If you'd like to help people, donations left with the Jesuit Mission Store, next to the bank in Creel, will go to support the Tarahumara schools and health clinics in the region. Money, medicines, vitamins, blankets and basic school supplies are especially useful. (Don't bring clothing; the Tarahumara are being swamped with non-traditional castoffs.)
One of western Chihuahua's greatest attractions is the dramatic variety of its scenery and climate. From late autumn through Easter, nighttime temperatures in the pine-and-oak highlands (known locally as the tierra fría or 'cold country') often dip well below freezing. Sleet and snow are not uncommon during the coldest months. The snow melts quickly, but most Mexico-bound travellers would much prefer to use sunscreen rather than gloves and hot water bottles.
Rather than bypass the Copper Canyon in favor of Acapulco or Cancun, however, cold winter temperatures can be avoided with a simple trick: when it's too chilly, go down into the canyons.
This mimics the hard-earned wisdom of the Tarahumara, who use the region's abrupt topography to their best advantage. A few hours of travel to a lower elevation can mean differences of 30 degrees or more in temperature. As spring arrives and the canyon bottoms become warm-to-downright-hot, the Tarahumara (and savvy tourists) migrate upwards again, into the agreeably fresh and cool sierra.
All in all, the best hiking and camping combination (both high country and deep canyons) is probably from mid-October through February or March.

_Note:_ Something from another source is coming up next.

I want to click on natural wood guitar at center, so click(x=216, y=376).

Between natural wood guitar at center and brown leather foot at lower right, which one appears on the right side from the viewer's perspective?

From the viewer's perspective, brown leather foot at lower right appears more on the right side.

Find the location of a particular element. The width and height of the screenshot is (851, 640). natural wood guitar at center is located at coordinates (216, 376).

As a general rule, winter hikers and overnight campers should be prepared for both cold and occasional rain: For example, I use virtually the same clothing and gear here that I use at home in the Pacific Northwest. Layering your clothes is especially important, since temperatures on clear sunny days may reach the low 80's in the Alta Tarahumara ? and plunge below freezing at night.
Shoes or Boots?
Last spring I got an unforgettable lesson in 'appropriate footwear' while exploring a canyon near Cusarare with Marsha Hodson, another of the Lodge's guides. We'd just started a steep descent from a Tarahumara cliff dwelling when Marsha suddenly lost her footing and tumbled sideways down a bulging rockface. But for a fallen pine branch that stopped her fall, Marsha might well have gone for the 'big drop'. Considering the circumstances, she was lucky to get by with multiple scrapes and a painfully broken ankle.

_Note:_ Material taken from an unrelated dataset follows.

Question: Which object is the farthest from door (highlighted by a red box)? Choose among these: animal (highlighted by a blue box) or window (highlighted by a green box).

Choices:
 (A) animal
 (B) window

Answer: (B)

Moments before Marsha's fall, we'd been discussing the relative merits ?and hazards ? of so-called 'sport sandals'. We'd both been dismayed by the number of people who come to the Copper Canyon wearing lightweight running shoes and sports sandals. Of course, at the time of our conversation we were both wearing Tevas ? but, of course, we were hiking guides, right?
After a long and very difficult cross-country rescue, Marsha was finally lashed to a homemade ladder and delivered back to the Lodge. Along the way, we had ample opportunity to continue our discussion of appropriate footwear. Needless to say, I've since changed from sports sandals and inexpensive 'lite' hiking boots to top-of-the-line, all-leather Merrell backpacking boots. As Marsha's accident reminded us, the trails in the Copper Canyon are both beautiful and 'unspoiled' by improvements. Loose rocks, scree and crumbly volcanic tuff are very common, as are slippery accumulations of pine needles and oak leaves.
Get the best boots you can afford ? I'm convinced that the price is more than compensated by dramatic improvements in traction, support and overall comfort.